**PROBLEM STATEMENT:**
Please find each of the lines below that contains the string "What" and copy those lines in full.

**EXTRACTED RECORDS:**
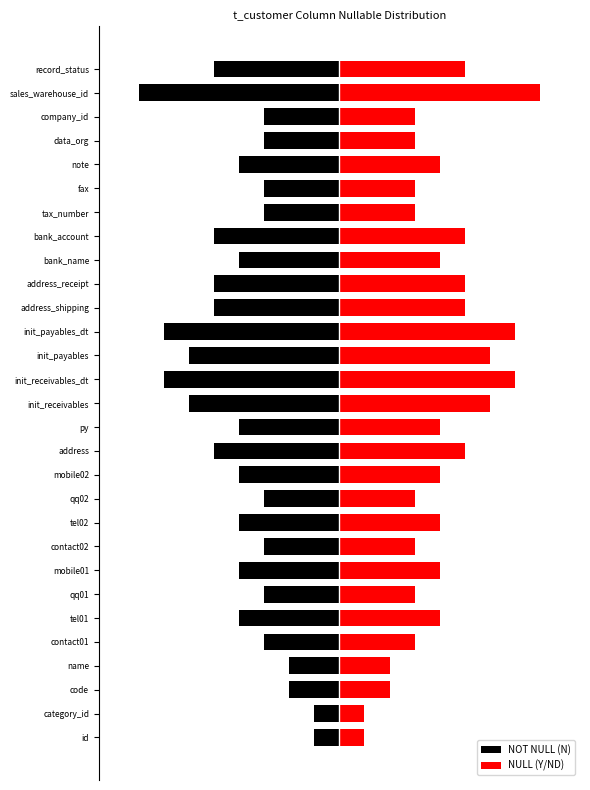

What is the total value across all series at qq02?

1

* * *

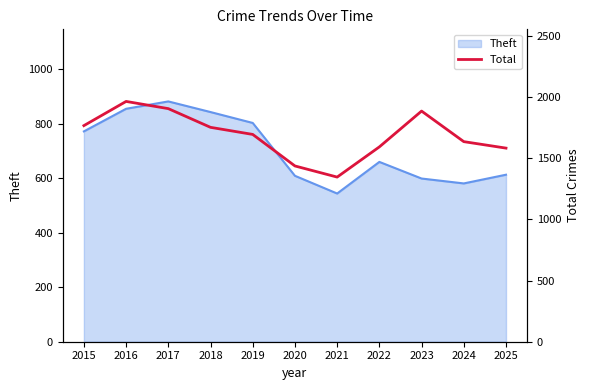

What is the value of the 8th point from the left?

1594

* * *

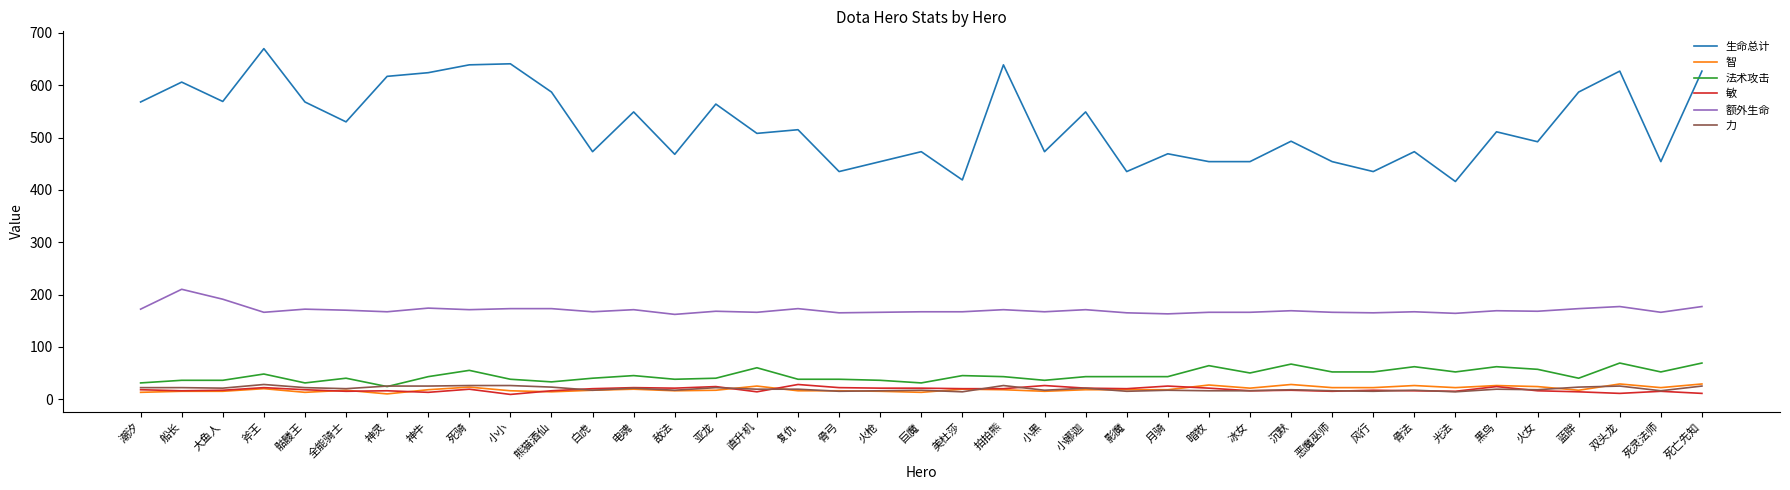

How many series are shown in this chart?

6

**RESULT FOR THIS TASK:**
What is the total value across all series at qq02?
What is the value of the 8th point from the left?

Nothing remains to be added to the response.